### Texte fourni
____________
Ces mouvements paysans armés conjuguaient des troubles de subsistance, le refus de payer impôts, dîmes et redevances seigneuriales et poursuivaient le brûlement des titres de propriété des seigneurs ainsi que la récupération de biens communaux usurpés. Le mouvement paysan agissait au nom du décret du 4 août qui énonçait le principe de la destruction entière du régime féodal, tandis que les tribunaux faisaient tous leurs efforts pour bloquer la situation en empêchant la moindre application de ces décisions, elles-mêmes contradictoires.
Toutefois sur la question des biens communaux, la législation de la Constituante fit une avancée notoire en faveur des réclamations paysannes. En effet, le 3 mars 1790 l'Assemblée votait la suppression du droit de triage des communaux, établi en 1669. Le lendemain, la question de la restitution des communaux appropriés par ce droit de triage fut mise en débat, mais l'Assemblée la refusa et précisa que le droit de triage serait supprimé pour l'avenir. Cependant, une seconde question fut posée en ce qui concerne la restitution de communaux usurpés par des décisions non conformes au droit de triage de 1669. Expliquons de quoi il s'agissait.
____________
### Données
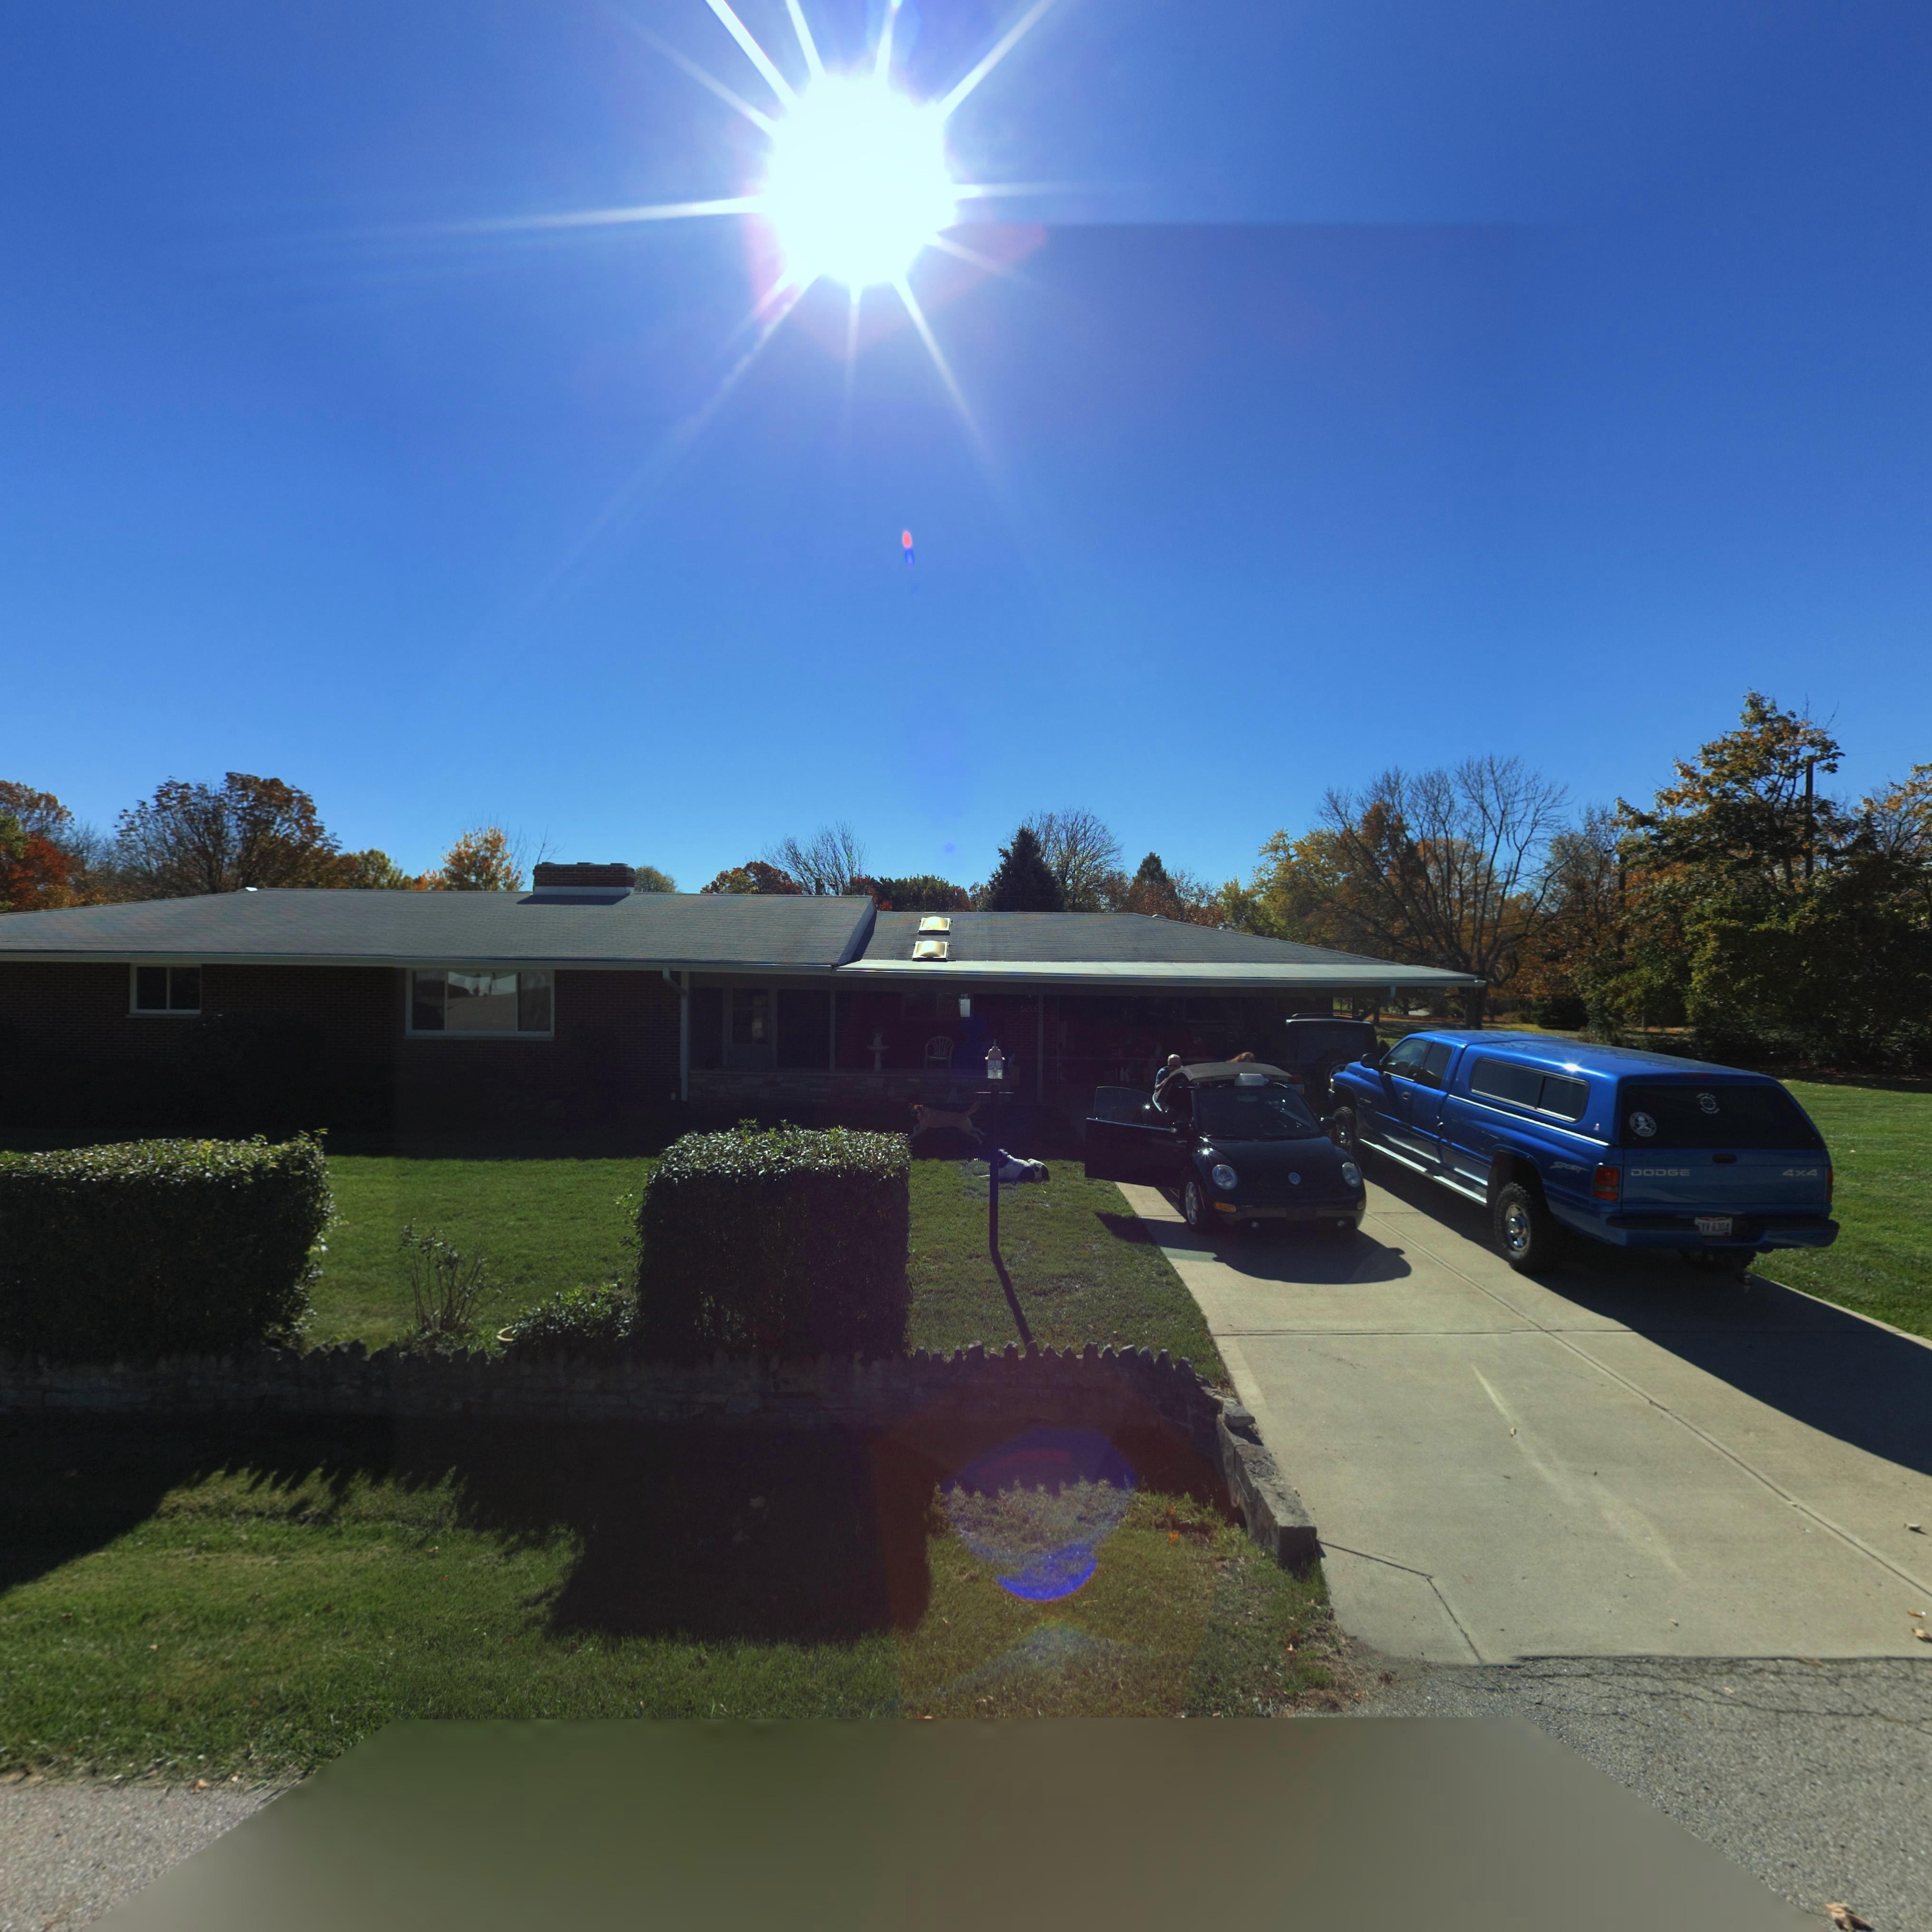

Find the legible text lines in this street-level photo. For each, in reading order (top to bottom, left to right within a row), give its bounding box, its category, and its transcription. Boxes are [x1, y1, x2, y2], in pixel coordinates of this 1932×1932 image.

[1020, 1004, 1036, 1013] StreetNumber: 520
[1038, 997, 1044, 1025] StreetNumber: 5200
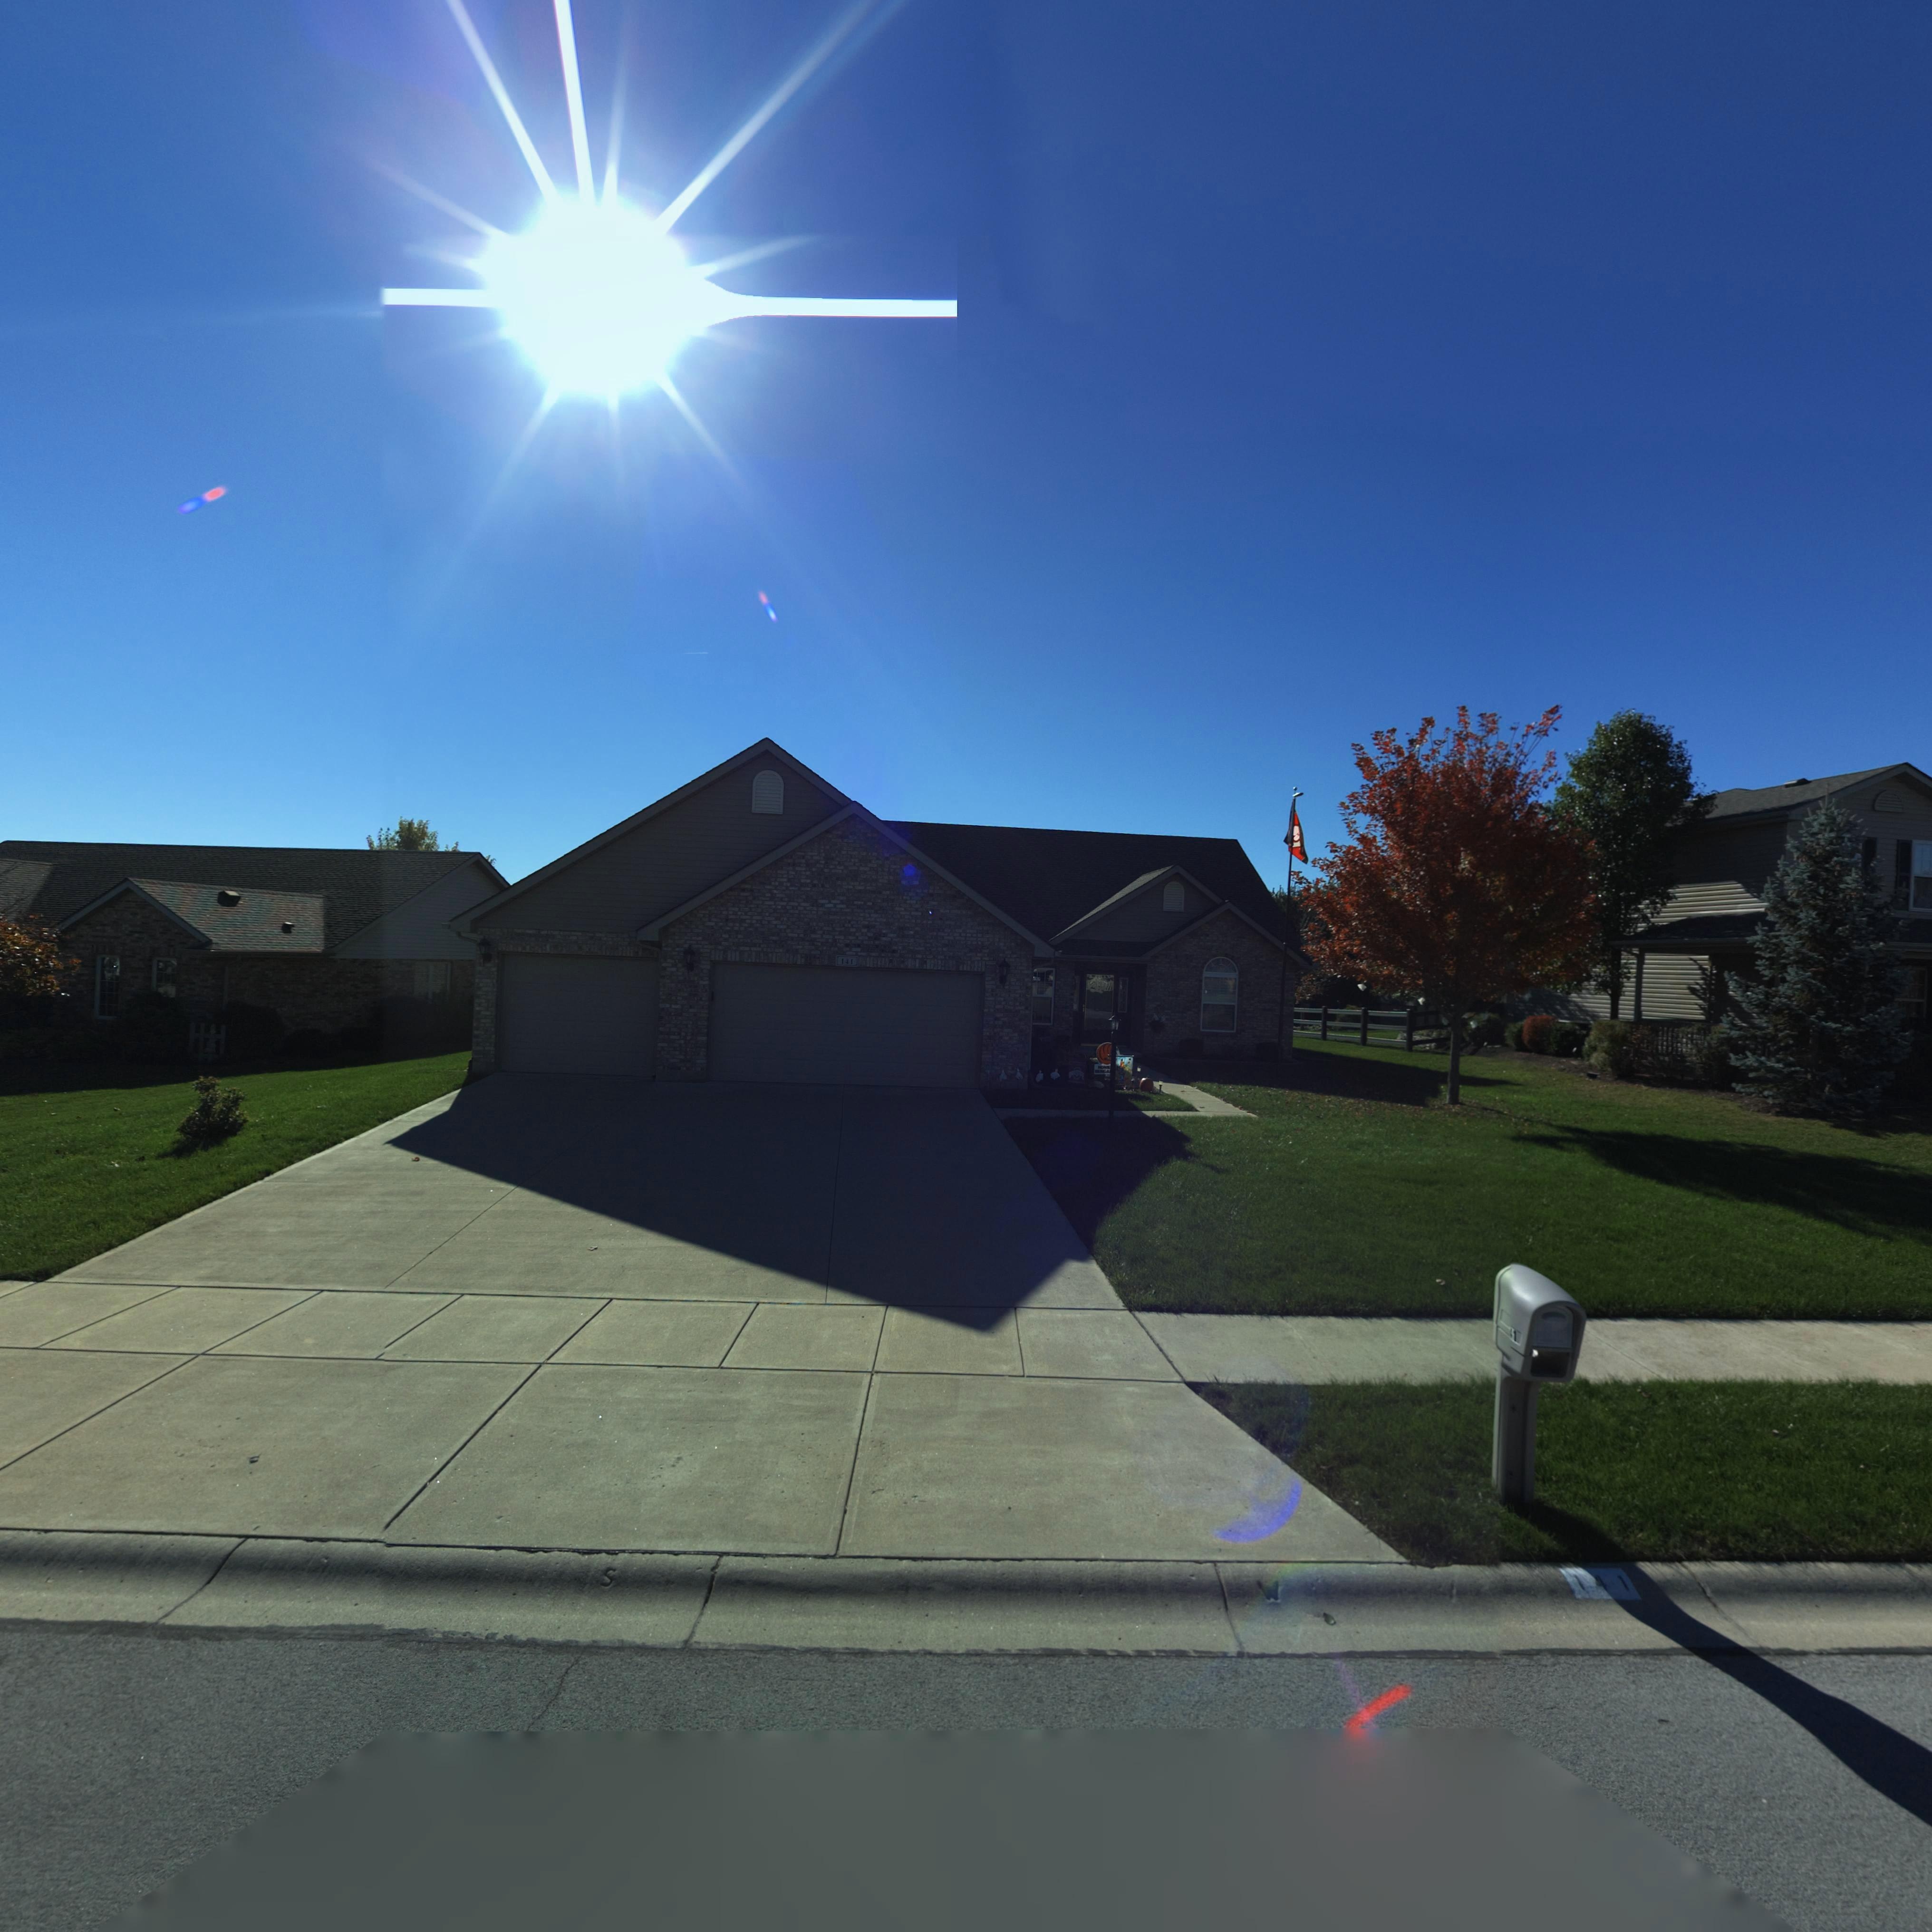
____________
### Liste des tâches
A - Les affirmations suivantes concordent-elles avec le texte sur les biens communaux ? Répondez par oui ou par non à chacune et citez les mots du texte qui tranchent. (i) L'Assemblée a voté la suppression du droit de triage le 3 mars 1790. (ii) L'Assemblée a accepté de restituer les communaux appropriés par le droit de triage. (iii) Les tribunaux favorisaient l'application des décisions du 4 août.
B - Poursuivez le texte sur les biens communaux à partir de sa dernière phrase.

### Résultats
A -
(i) Oui : « le 3 mars 1790 l'Assemblée votait la suppression du droit de triage des communaux, établi en 1669 ».
(ii) Non : « l'Assemblée la refusa et précisa que le droit de triage serait supprimé pour l'avenir ».
(iii) Non : « les tribunaux faisaient tous leurs efforts pour bloquer la situation en empêchant la moindre application de ces décisions ».

B -
En 1669, Louis XIV tenta d'arbitrer les usurpations de communaux réalisées par les seigneurs et autorisa leur triage dans certaines conditions : lorsque les communaux étaient suffisamment étendus pour assurer les besoins de la communauté villageoise, le seigneur pouvait s'en approprier le tiers, et si ces communaux étaient passés sous sa directe sans frais. Puis, lorsqu'un triage avait été effectué, le seigneur ne pouvait plus prétendre à une nouvelle appropriation.
Les études à ce sujet révèlent que les seigneurs utilisèrent fort peu ce droit de triage et ce fut plus tard dans les années 1760, que les communaux furent l'objet d'une nouvelle offensive seigneuriale. En effet, les économistes physiocrates crurent trouver des solutions à la grave crise de l'agriculture dans un audacieux programme de refonte complète de la société rurale. S'inspirant des méthodes anglaises, ils crurent possible d'accélérer la concentration de l'exploitation agricole en favorisant les grandes fermes céréalières sur les terres riches de la moitié nord du Royaume. Pour y parvenir, ils jugèrent utile de faire disparaître les communaux auxquels ils attribuaient la crise de l'agriculture, espérant exproprier des paysans pauvres et les transformer en ouvriers agricoles sur les grandes fermes.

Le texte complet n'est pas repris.